= TASK INSTRUCTIONS =
Could you restate word for word only the lines below from the one holding "starts | [optional]" to the one holding "Run the following", inclusive, and leave out the pictures?
··· RECORDS FOR THIS EXERCISE ···
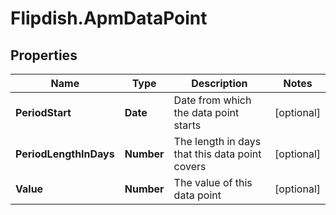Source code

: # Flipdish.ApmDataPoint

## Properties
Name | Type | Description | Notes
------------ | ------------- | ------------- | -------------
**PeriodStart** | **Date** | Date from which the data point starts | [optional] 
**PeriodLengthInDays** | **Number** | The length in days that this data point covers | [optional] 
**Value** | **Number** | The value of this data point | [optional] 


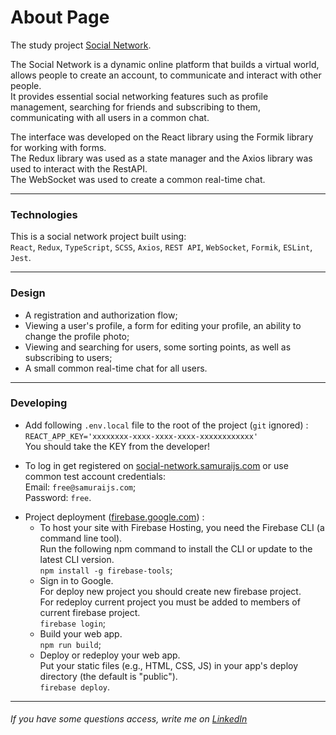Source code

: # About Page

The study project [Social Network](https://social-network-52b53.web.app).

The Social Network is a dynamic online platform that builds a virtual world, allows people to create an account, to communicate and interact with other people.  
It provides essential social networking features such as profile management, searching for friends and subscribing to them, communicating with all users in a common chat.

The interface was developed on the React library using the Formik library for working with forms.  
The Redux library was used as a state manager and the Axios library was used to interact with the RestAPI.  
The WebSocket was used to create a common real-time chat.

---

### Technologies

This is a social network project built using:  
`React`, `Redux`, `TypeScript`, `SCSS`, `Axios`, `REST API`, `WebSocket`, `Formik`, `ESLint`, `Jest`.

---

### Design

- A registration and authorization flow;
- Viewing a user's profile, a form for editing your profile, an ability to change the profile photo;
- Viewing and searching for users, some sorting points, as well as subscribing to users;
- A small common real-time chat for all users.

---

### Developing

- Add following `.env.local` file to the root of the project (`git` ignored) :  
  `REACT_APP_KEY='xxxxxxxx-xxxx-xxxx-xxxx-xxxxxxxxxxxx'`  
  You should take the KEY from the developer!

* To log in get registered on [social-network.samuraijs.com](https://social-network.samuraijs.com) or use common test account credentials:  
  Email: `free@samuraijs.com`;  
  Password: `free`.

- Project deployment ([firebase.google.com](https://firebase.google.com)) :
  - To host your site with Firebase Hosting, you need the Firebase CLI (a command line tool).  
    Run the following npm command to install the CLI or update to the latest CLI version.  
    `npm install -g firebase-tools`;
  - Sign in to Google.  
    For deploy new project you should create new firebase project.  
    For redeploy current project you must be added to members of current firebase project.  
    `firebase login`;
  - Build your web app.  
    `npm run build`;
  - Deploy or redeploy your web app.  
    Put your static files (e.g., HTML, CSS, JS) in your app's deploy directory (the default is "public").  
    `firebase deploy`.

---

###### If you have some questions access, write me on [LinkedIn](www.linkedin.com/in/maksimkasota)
···
= PROBLEM SOLUTION =
**PeriodStart** | **Date** | Date from which the data point starts | [optional] 
**PeriodLengthInDays** | **Number** | The length in days that this data point covers | [optional] 
**Value** | **Number** | The value of this data point | [optional] 


Source code

: # About Page

The study project [Social Network](https://social-network-52b53.web.app).

The Social Network is a dynamic online platform that builds a virtual world, allows people to create an account, to communicate and interact with other people.  
It provides essential social networking features such as profile management, searching for friends and subscribing to them, communicating with all users in a common chat.

The interface was developed on the React library using the Formik library for working with forms.  
The Redux library was used as a state manager and the Axios library was used to interact with the RestAPI.  
The WebSocket was used to create a common real-time chat.

---

### Technologies

This is a social network project built using:  
`React`, `Redux`, `TypeScript`, `SCSS`, `Axios`, `REST API`, `WebSocket`, `Formik`, `ESLint`, `Jest`.

---

### Design

- A registration and authorization flow;
- Viewing a user's profile, a form for editing your profile, an ability to change the profile photo;
- Viewing and searching for users, some sorting points, as well as subscribing to users;
- A small common real-time chat for all users.

---

### Developing

- Add following `.env.local` file to the root of the project (`git` ignored) :  
  `REACT_APP_KEY='xxxxxxxx-xxxx-xxxx-xxxx-xxxxxxxxxxxx'`  
  You should take the KEY from the developer!

* To log in get registered on [social-network.samuraijs.com](https://social-network.samuraijs.com) or use common test account credentials:  
  Email: `free@samuraijs.com`;  
  Password: `free`.

- Project deployment ([firebase.google.com](https://firebase.google.com)) :
  - To host your site with Firebase Hosting, you need the Firebase CLI (a command line tool).  
    Run the following npm command to install the CLI or update to the latest CLI version.  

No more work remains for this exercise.